Mesmo tendo garantido pela Justiça Federal do Rio de Janeiro o direito de ingresso e permanência pacífica nas 2a e 3a Rodadas de Partilha de Produção do Pré-sal, que aconteceram nesta sexta-feira (27), no Rio de Janeiro, a 350.org Brasil, única representante da sociedade civil presente, foi proibida de participar do leilão. Os ativistas apresentaram a liminar e o documento de salvo conduto, mas a Agência Nacional de Petróleo e Gás (ANP) alegou lotação no auditório, que estava visivelmente com vários lugares vazios.

“Barrar a sociedade civil num leilão público já é uma afronta. Fazer isso quando temos em mãos uma liminar judicial que nos garante o direito de entrada é ainda pior. É uma total falta de respeito com a população brasileira. Vemos seguidamente a ANP desrespeitar direitos básicos, como o direito à consulta livre, prévia e informada, o direito de acesso à informação e o direito de ir e vir. Mas seguiremos pressionando o governo em todas as esferas de poder para que nossa voz seja ouvida”, argumentou Nicole Figueiredo de Oliveira, diretora da 350.org Brasil e América Latina.

Na quarta-feira (25), a 350.org Brasil entrou com um Mandado de Segurança pedindo a anulação da 2a e 3a Rodadas, e a imediata suspensão das ofertas realizadas no leilão. O pedido tem por base o ato ilegal da ANP de negar acesso a pacotes de dados técnicos públicos, selecionados pela própria agência para a licitação, referentes a cada bacia sedimentar e setores onde se localizam os objetos ofertados. Segundo a denúncia, a ANP feriu a lei de acesso à informação e princípios da moralidade, da legalidade e da publicidade.

O leilão chegou a ser suspenso por mais de duas horas por conta de uma liminar da Justiça Federal do Amazonas, que afirmava que o leilão traz lesão ao patrimônio público, mas a decisão foi revertida pela Advocacia-Geral da União (AGU). Ao fim das negociações, 6 dos 8 blocos ofertados foram arrematadas.

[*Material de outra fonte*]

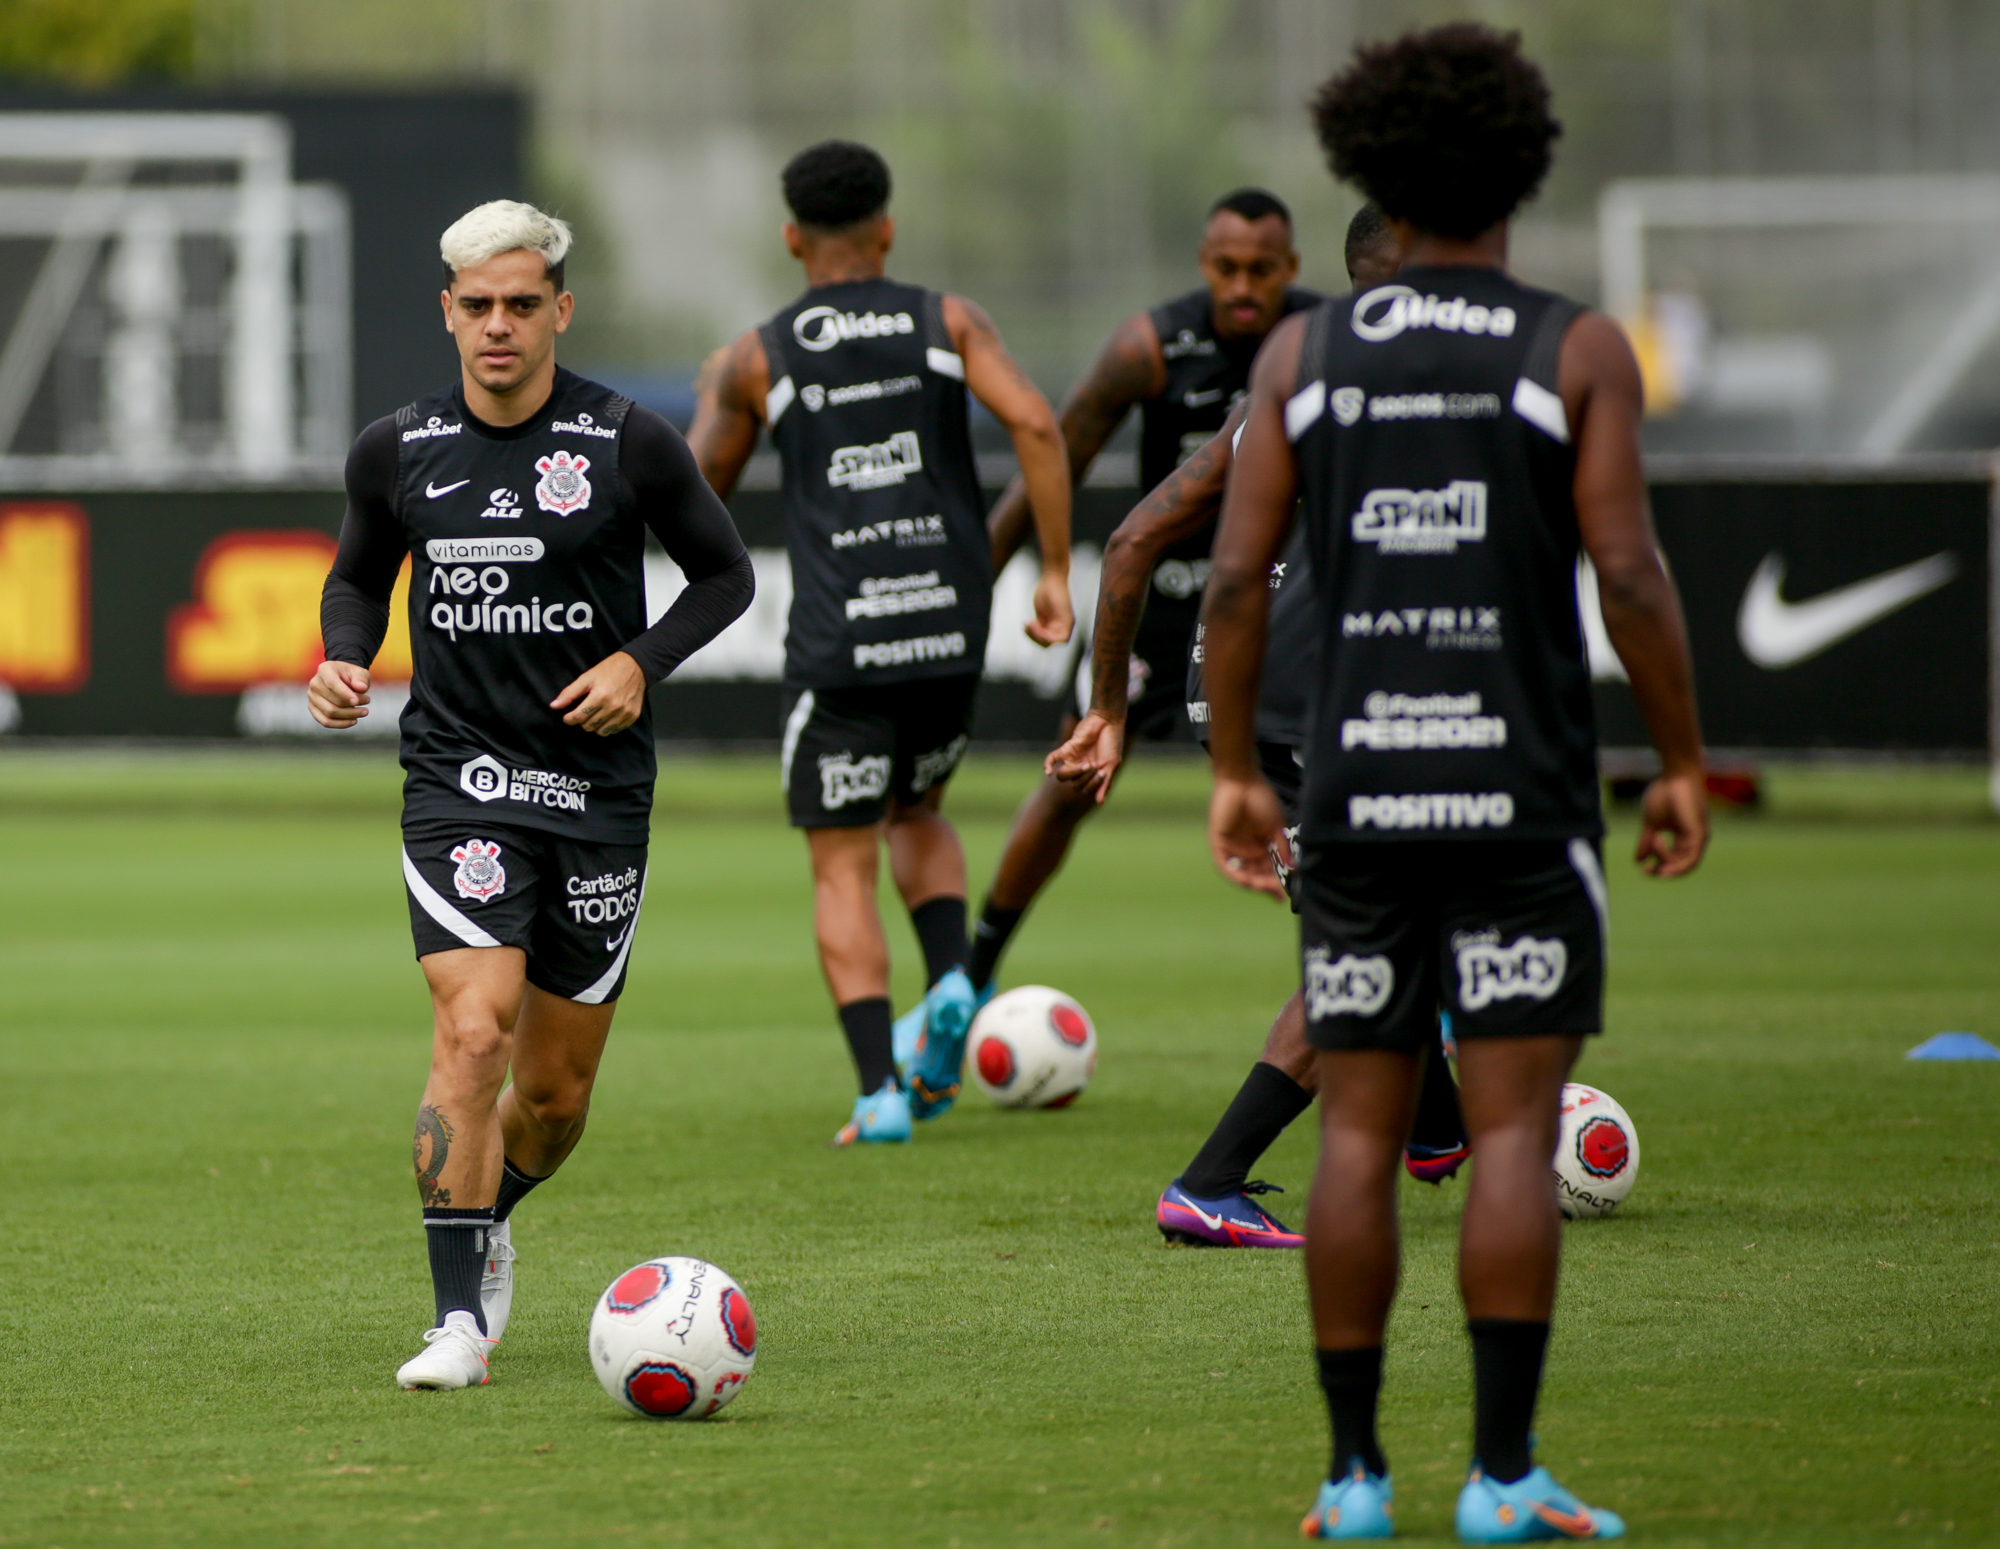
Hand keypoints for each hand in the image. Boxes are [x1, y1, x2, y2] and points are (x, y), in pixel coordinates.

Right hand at [307, 660, 370, 728]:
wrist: (343, 678)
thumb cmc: (352, 675)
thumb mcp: (360, 672)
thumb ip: (361, 678)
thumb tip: (361, 687)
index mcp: (324, 670)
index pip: (332, 683)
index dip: (345, 694)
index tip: (357, 701)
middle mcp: (315, 683)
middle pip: (333, 701)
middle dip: (353, 705)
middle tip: (367, 701)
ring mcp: (312, 697)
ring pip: (330, 713)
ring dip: (349, 715)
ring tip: (364, 712)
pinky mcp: (313, 708)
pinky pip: (325, 721)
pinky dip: (340, 724)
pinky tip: (354, 721)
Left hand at [552, 651, 647, 735]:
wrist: (636, 666)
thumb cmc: (609, 670)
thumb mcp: (587, 677)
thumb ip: (570, 693)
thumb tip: (554, 706)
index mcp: (600, 696)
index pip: (578, 717)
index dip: (569, 719)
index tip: (568, 717)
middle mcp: (613, 707)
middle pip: (589, 726)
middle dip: (582, 721)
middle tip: (583, 712)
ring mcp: (624, 713)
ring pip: (602, 732)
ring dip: (594, 725)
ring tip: (595, 715)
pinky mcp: (632, 717)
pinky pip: (614, 730)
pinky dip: (608, 726)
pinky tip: (607, 715)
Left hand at [1025, 568, 1073, 646]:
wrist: (1051, 579)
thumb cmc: (1056, 590)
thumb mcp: (1057, 606)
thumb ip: (1057, 622)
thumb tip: (1051, 637)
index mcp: (1067, 623)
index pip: (1060, 640)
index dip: (1047, 637)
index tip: (1037, 626)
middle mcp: (1061, 626)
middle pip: (1049, 641)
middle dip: (1037, 636)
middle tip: (1028, 625)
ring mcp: (1052, 624)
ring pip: (1042, 639)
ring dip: (1033, 635)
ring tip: (1026, 625)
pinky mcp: (1044, 621)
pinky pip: (1038, 632)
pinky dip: (1031, 631)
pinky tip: (1026, 623)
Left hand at [1045, 710, 1123, 802]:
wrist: (1107, 721)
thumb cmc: (1112, 743)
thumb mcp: (1112, 765)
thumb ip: (1105, 783)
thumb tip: (1100, 802)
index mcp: (1091, 775)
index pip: (1085, 789)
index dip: (1092, 785)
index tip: (1102, 774)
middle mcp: (1080, 769)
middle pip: (1074, 784)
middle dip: (1086, 779)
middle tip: (1095, 767)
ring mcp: (1072, 759)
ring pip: (1063, 776)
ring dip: (1075, 773)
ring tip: (1087, 765)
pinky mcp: (1066, 749)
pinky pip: (1052, 758)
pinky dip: (1048, 765)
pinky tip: (1048, 772)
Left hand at [1209, 774, 1289, 899]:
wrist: (1242, 780)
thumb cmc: (1261, 799)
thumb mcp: (1277, 827)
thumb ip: (1282, 849)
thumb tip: (1294, 869)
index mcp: (1261, 845)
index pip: (1268, 869)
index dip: (1276, 882)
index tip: (1286, 894)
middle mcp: (1246, 849)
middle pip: (1255, 874)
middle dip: (1266, 885)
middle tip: (1277, 891)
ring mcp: (1232, 847)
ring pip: (1241, 873)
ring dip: (1253, 882)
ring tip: (1265, 887)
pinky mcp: (1218, 843)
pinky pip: (1225, 865)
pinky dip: (1235, 874)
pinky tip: (1246, 880)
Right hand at [1635, 768, 1707, 876]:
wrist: (1676, 775)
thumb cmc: (1665, 794)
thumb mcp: (1650, 823)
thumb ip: (1646, 841)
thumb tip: (1638, 860)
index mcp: (1684, 837)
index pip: (1674, 860)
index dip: (1658, 867)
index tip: (1642, 870)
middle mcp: (1694, 840)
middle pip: (1680, 865)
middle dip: (1663, 871)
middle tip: (1645, 872)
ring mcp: (1698, 837)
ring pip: (1684, 864)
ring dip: (1666, 864)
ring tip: (1652, 855)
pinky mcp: (1699, 834)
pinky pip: (1691, 858)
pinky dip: (1677, 865)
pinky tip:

Os únicos que não receberam ofertas foram os blocos Pau Brasil, na Bacia de Santos, e o Sudoeste de Tartaruga Verde, na Bacia de Campos.

Os demais foram comprados por consórcios formados pelas gigantes do setor, como Shell, Total, Statoil, ExxonMobil, Petrogal, CNOOC, QPI, BP Energy e Repsol, além da Petrobras. A estatal brasileira aceitou ceder até 80% da produção para a União, e levou as três áreas para as quais demonstrou interesse – Sapinhoá, Peroba e Alto de Cabo Frio Central, onde há ocorrência de baleias Jubarte. Além do lucro da produção futura, as empresas vencedoras dos blocos terão de pagar um bônus ao governo na assinatura do contrato. A União receberá um total de R$ 6,15 bilhões com as concessões vendidas.

Segundo o diretor-geral da ANP, Decio Oddone, as áreas que não foram arrematadas voltarão para o banco da ANP e poderão ser ofertadas novamente em outro momento. Para ele, “o atraso no desenvolvimento do pré-sal foi um tempo perdido, que será recuperado agora.”

“A ANP só tem pensado no lucro econômico da exploração petrolífera, mas o que eles estão esquecendo é que isso irá afetar diversas comunidades, como os povos indígenas e pescadores, a biodiversidade marinha e costeira, além de agravar as mudanças climáticas, sujando a imagem do país internacionalmente. Com a intensificação dos investimentos em combustíveis fósseis, as emissões de gases do efeito estufa só irão crescer, colocando em risco o cumprimento das metas estabelecidas pelo próprio governo. Isso revela uma completa falta de compromisso e de palavra”, defendeu Juliano Bueno de Araujo, coordenador de campanhas climáticas da 350.org Brasil e fundador da COESUS – Coalizão Não Fracking Brasil pelo Clima, Água e Vida.

Na manhã de ontem, a 350.org Brasil realizou um protesto pacífico na Candelária, em frente à sede da ANP, no Centro do Rio. Os ativistas pediam mais transparência e responsabilidade por parte do governo brasileiro com relação aos impactos da exploração de petróleo e gás para o clima, a biodiversidade e as comunidades tradicionais. Um balão gigante foi inflado representando a poluição causada pela quantidade de carbono que será emitida com a exploração do pré-sal, e uma exposição de fotos mostrou as espécies ameaçadas nas áreas dos blocos ofertados, além de desastres naturais que poderão ser agravados com a intensificação das mudanças climáticas acarretadas por essas atividades.